Autre différence notable : les dispositions présentées par le gouvernement offrent une échappatoire aux plateformes n’ayant pas « connaissance » de certaines informations. Cela prévaudra pour les coordonnées bancaires, mais aussi – et surtout – pour les données relatives au nombre et au montant des transactions réalisées par l’internaute. Cette sorte de dispense pourrait ainsi soulager Leboncoin.
Des sanctions pouvant atteindre 5 % des sommes non déclarées
« Pour être respectée et pour ne pas créer de distorsion avec les entreprises dites de l'économie réelle, l'obligation déclarative doit être assortie d'une pénalité », se justifie ensuite l'exécutif. Afin d’inciter les plateformes à transmettre à l'administration fiscale « des informations complètes et sincères dans les délais prévus par la loi », le projet de loi Darmanin prévoit l'application d'une amende égale à 5 % des sommes non déclarées.

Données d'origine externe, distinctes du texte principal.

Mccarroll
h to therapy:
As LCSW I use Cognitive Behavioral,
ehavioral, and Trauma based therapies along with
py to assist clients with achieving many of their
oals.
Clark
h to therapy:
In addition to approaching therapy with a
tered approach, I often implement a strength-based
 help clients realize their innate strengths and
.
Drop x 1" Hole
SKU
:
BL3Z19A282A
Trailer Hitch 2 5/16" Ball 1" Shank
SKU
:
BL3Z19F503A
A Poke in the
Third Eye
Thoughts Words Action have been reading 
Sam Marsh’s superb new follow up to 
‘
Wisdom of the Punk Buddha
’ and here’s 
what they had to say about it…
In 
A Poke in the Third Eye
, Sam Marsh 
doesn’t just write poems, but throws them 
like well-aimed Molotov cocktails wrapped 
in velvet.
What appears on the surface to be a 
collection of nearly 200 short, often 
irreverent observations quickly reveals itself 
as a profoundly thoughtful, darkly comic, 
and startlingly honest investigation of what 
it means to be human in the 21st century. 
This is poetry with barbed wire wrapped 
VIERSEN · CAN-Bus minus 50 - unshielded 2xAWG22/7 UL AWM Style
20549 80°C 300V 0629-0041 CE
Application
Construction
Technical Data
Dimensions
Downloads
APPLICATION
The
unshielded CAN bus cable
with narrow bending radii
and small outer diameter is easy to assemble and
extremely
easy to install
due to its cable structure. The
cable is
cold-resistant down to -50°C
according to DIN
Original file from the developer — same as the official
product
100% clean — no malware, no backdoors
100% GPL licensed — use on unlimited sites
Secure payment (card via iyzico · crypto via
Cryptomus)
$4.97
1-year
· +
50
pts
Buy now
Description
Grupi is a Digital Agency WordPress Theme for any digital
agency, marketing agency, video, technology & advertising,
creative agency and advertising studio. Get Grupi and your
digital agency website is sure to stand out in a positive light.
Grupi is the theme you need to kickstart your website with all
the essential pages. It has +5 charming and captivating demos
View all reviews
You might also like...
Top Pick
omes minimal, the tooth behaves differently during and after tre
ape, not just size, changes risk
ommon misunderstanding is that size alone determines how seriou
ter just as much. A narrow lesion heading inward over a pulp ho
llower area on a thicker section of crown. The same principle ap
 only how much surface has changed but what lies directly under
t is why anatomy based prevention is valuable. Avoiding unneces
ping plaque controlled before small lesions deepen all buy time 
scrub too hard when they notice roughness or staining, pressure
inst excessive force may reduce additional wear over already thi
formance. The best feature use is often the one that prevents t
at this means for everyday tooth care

En cas de défaut d’information des utilisateurs quant à leurs obligations fiscales et sociales (dispositif d’ores et déjà en vigueur), Bercy mise sur l’introduction d’une amende forfaitaire globale pouvant atteindre 50 000 euros. Celle-ci sera pourra être prononcée uniquement suite à un contrôle administratif.
Enfin, il est à noter que le Conseil d’État a prévenu le gouvernement que ces dispositions, si elles étaient validées par le Parlement, devraient faire l’objet d’une notification auprès de la Commission européenne. L’institution fait valoir que cette formalité pourra être effectuée lors de la rédaction de l’arrêté prévu par le projet de loi, mais qu’il ne faudra pas traîner : un délai dit de « statu quo » de trois mois minimum empêche au texte concerné d'entrer en application.